Xavier sighed. This difficult encounter was drawing to a close. He had carried it through in a way that a man destined to chronic impotence never could have done. “Not angry, Dan?” he asked.

It seemed that I didn’t hear him. Xavier’s face darkened a little and I noticed his fists clenching, fingers whitening. He had expected that I would fight back and since I was being—what?—passive-aggressive, it was time for him to rally other emotions, play the full organ of my humanity, get a rise out of me. “What you do, your métier, it’s a fulfilling occupation—”

“Métier,” I said.

“—for a man with cleverness, probably a clever man, had some sort of education, and Priscilla used to think it was glamorous, you know, a self-employed dick—private eye—but now she’s a grown-up woman. Exploring people’s secrets and dark sides might not be such a temptation anymore.”

“You think trust fund is a more grown-up temptation.”

“Say background, Dan.” The smell I smelled was the vinaigrette smell of nice sportsmanship and appeal to better nature shutting down. “Say a certain tradition. Anyway, I’ve diversified my investments. You’d be surprised. With the real estate market the way it is here, I had to and I did. Whatever my family happened to be good enough to leave in my care, I’ve done more than increase it at market rates, I can assure you of this.” (Didn’t require proof.) “I have been enterprising. Venture capital you don’t even suspect. Try to give me credit for being worthy of Priscilla, certain qualities I have, even as I give you full credit for making an outstanding choice in wife when she was young and easily impressionable.”

This was a surprise to me. There was a man there for Priscilla despite his manners, his smug longing. The guy had an edge. Xavier played WASP wimp as well as George Bush did, but inside there was a killer. Kind of had to respect that. Before I came around, Priscilla saw a glimmer of firmness beyond difficult erections, something I was too prejudiced to see.

“I wish I could get through to you, Dan. We share a love, even if not in a temporal sense, so in some way we must be similar as temperaments. Despite appearances, don’t you think, Dan?”

It seemed that Kasdan wasn’t thinking. I was looking at a space just in front of me. Temporal sense? That couldn’t have occurred. I saw a mote floating across my eye, I saw Xavier in a little cloud beyond. Fully confident that he was passing the test of masculine forthrightness with colors snapping in the wind, that he would want to tell Priscilla in detail what he had gone through, how he had led Dan step by step into the path of rationality and sharing, how they had consequently resolved the matter in a dignified and open fashion, Xavier showed me another boyish ducking smile, asking nothing more than understanding, fellowship, and decency in one of those complicated human relationships that so enrich our time on earth.

“So, not angry, Dan?”

And then I hit him. I wondered why I hadn’t thought of that earlier.

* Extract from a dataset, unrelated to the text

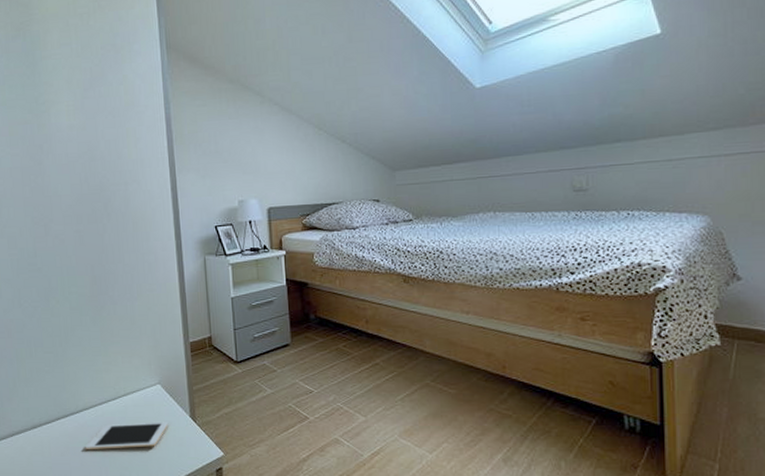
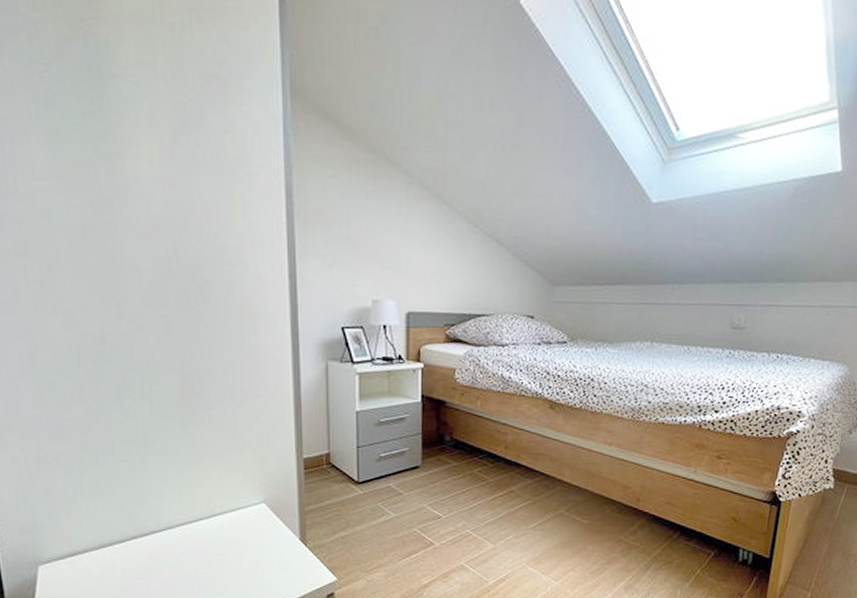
cell phone: present [85,422,168,451] -> none [169,544,273,573]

After due deliberation, the former wimp Xavier, misinterpreted by me and inspired by love, would have hit back. Shaking his head and bleeding a little, thick blood oozing from a nostril, he would have risen. I saw him more clearly now. He was making the proper psychic adjustments after a jarring shock to the cerebellum. Deeper masculine needs were working their way to the fore as nose muck surged and the unseen mechanism of clotting strived to check in. It would take a moment or two. He was thrashing his legs and working to complete his thought about whether violence just now was really something to which he wanted to acquiesce. I hesitated above him as he lay awkwardly, still somewhat dimmed out. A sourness in the vinaigrette cologne. Then I didn’t wait around.